Perdue, 71, a first-term Republican senator and former corporate executive, ran against Ossoff, 33, a documentary filmmaker who gained national attention in a 2017 special election for an Atlanta-area House seat.
Interest in the races was intense, with record-setting early vote turnout for a runoff and spending of more than $700 million, including spending for the general election as well as the runoff.
Georgia’s rapidly changing demographics are making the state competitive for Democrats.

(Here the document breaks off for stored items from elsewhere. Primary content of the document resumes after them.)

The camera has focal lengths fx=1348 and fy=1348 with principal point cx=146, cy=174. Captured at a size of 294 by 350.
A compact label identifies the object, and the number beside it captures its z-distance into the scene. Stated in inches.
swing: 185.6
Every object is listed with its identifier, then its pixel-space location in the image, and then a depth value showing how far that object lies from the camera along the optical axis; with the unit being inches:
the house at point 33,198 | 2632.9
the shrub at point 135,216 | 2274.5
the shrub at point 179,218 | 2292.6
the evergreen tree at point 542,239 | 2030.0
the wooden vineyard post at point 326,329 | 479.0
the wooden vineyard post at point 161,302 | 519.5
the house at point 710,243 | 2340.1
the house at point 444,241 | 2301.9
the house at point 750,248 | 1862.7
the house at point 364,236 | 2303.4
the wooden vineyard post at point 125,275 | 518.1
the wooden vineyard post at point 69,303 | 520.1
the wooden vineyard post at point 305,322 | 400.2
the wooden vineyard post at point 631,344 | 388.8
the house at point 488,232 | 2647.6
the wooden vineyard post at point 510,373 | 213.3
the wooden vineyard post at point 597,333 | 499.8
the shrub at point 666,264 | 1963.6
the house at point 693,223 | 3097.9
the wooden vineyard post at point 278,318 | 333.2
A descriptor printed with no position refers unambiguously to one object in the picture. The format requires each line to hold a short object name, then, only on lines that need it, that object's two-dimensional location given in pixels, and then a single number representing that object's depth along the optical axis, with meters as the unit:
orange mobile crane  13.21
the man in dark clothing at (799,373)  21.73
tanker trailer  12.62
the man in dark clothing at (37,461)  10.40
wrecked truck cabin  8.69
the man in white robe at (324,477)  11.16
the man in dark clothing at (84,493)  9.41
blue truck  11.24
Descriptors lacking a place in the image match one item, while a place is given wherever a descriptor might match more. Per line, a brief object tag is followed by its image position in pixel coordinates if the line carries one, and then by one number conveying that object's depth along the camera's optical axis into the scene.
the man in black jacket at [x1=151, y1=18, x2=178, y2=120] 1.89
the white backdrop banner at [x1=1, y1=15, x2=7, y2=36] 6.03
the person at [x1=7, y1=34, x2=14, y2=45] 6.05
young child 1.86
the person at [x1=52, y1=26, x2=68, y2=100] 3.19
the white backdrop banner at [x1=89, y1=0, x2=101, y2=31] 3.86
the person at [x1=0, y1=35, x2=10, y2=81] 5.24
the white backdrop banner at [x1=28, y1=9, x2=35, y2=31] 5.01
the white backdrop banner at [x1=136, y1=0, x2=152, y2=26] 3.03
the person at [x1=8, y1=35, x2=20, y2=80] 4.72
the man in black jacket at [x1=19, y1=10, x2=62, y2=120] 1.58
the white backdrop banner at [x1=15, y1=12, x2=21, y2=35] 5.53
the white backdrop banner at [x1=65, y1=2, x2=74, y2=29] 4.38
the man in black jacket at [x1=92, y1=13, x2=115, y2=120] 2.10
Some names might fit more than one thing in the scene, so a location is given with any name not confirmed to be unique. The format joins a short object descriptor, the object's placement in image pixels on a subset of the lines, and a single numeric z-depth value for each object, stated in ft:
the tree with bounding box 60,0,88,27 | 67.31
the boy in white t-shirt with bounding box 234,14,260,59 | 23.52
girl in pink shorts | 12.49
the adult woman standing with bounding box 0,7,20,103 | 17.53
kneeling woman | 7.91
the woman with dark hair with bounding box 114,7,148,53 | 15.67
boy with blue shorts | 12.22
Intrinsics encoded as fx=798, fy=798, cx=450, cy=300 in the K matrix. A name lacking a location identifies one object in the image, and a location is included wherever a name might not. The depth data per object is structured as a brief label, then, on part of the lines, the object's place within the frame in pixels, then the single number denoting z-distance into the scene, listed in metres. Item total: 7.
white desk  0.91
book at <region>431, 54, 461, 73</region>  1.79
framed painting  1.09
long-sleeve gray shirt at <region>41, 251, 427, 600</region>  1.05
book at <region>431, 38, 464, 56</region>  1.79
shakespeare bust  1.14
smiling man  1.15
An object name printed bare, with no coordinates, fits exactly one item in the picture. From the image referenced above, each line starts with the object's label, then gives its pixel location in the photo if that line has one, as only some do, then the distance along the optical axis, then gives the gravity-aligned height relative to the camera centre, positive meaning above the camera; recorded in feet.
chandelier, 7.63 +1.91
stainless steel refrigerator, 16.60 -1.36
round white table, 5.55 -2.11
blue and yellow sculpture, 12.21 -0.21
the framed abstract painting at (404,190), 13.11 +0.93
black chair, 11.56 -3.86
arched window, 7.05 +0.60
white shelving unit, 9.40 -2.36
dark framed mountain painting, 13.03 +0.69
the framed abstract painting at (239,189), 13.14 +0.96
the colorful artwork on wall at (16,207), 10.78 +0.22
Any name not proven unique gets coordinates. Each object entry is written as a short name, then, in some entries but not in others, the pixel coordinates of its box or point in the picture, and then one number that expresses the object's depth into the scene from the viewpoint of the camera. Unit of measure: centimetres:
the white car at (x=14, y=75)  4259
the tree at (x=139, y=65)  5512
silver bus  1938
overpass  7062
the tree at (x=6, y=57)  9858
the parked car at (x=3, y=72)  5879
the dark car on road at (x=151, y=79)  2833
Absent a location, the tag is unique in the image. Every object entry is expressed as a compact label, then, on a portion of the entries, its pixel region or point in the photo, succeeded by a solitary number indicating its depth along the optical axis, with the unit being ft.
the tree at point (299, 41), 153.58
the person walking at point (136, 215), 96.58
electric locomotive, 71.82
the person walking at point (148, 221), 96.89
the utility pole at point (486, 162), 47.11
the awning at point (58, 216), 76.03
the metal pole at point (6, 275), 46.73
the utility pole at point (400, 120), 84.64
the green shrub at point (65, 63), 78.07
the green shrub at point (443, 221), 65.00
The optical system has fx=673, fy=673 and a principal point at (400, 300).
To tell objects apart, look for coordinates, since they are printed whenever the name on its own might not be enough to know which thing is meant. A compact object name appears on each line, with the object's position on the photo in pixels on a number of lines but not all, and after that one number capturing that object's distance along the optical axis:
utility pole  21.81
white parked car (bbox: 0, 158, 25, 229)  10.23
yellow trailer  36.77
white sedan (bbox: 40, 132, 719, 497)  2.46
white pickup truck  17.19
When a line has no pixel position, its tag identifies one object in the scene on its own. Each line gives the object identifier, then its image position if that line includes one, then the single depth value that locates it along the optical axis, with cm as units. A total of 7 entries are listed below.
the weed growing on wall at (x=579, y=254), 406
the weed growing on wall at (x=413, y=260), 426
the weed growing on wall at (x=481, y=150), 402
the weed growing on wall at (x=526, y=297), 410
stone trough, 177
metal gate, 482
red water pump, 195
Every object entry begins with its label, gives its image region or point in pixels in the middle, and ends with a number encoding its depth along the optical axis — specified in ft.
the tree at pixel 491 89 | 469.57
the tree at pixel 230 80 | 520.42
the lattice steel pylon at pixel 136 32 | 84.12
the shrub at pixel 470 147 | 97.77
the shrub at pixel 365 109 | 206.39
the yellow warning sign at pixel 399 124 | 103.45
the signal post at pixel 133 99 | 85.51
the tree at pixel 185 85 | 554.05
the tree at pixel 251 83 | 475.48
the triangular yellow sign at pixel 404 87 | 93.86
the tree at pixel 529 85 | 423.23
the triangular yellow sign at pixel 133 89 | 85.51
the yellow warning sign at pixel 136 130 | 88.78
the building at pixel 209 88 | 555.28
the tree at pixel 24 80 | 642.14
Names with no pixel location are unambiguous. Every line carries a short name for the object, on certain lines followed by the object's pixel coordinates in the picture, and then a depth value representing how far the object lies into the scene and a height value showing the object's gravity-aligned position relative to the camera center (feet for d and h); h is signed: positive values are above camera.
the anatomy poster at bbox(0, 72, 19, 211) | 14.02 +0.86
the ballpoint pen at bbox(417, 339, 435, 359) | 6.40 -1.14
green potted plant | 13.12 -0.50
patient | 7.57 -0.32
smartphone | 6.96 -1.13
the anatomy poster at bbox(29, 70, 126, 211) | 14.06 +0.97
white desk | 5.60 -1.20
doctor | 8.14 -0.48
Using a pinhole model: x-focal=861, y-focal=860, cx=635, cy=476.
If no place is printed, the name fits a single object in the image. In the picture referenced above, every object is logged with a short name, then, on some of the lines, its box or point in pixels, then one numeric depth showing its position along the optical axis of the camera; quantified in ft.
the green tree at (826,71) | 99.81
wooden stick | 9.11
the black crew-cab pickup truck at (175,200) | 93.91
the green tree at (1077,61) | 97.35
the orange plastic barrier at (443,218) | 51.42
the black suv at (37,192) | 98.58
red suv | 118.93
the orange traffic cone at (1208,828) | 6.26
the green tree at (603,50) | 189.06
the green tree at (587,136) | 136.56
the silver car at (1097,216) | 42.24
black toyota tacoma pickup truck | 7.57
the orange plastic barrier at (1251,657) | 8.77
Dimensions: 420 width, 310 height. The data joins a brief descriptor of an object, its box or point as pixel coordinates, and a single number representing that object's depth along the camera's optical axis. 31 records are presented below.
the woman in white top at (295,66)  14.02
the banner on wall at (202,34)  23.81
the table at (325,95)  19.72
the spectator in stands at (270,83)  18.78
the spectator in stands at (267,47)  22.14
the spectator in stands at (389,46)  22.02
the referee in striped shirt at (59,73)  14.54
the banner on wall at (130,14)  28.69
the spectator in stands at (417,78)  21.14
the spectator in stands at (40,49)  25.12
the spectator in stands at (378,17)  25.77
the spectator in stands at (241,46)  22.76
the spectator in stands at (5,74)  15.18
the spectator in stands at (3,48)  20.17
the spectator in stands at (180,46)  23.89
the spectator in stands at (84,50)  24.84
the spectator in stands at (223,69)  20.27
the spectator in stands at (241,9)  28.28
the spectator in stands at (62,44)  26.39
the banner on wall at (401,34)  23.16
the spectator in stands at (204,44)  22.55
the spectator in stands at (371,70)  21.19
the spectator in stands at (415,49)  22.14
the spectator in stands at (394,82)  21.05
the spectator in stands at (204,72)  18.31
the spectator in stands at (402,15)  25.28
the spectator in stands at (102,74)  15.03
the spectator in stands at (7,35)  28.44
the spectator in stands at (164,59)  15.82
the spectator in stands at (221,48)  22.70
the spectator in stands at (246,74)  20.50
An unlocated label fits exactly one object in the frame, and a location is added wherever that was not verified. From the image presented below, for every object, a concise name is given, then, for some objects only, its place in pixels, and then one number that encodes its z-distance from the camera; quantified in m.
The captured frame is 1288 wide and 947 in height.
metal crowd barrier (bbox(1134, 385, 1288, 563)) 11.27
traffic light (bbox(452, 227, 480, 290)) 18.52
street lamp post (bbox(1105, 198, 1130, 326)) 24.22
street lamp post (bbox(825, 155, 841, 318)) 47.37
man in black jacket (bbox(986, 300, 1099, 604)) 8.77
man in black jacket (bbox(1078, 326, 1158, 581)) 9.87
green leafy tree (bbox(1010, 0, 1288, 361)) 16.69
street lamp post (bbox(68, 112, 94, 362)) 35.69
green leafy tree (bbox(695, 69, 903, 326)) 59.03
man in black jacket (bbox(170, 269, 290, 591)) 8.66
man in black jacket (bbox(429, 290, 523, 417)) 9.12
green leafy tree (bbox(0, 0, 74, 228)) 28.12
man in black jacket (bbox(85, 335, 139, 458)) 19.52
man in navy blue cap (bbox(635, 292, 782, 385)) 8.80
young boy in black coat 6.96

White voters opted for Loeffler with 72% and Perdue with 73%, according to AP VoteCast, a phone and online survey of more than 2,700 verified Georgia voters conducted over the past eight days. Black voters, who made up almost a third of the electorate, went overwhelmingly for Ossoff, 94%, and Warnock, 93%. Latino voters went for Ossoff with 55% and Warnock with 57%, the survey showed.
Perdue and Loeffler, and Ossoff and Warnock, essentially ran as party tickets in their unprecedented all-or-nothing runoff, with good reason. History suggested they would be joined at the hip in the eyes of voters, anyhow.
Trump Allies
In almost every way, Perdue’s and Loeffler’s calculations were to stick tightly to the president, or at least not alienate Trump voters and the party’s base. The duo both called for Georgia Secretary of State Brad Raffensperger to resign after he dismissed Trump’s allegations of voter fraud, and both have backed the effort in the Senate to challenge the election results when Congress certifies the November election on Wednesday.
Both Republican senators described their foes as “dangerously radical” and warned Ossoff and Warnock would hand over power in Washington to “socialists” like Senator Bernie Sanders and Representative Alexandria Ocasio-Cortez.
Ossoff and Warnock depicted their wealthy Republican opponents as out-of-touch multimillionaires. Loeffler’s husband, Jeffrey Sprecher, recently became a billionaire and is the chief executive officer of Intercontinental Exchange, the parent company of the New York Stock Exchange. Loeffler co-owns the Atlanta Dreams WNBA team and some players have campaigned against her.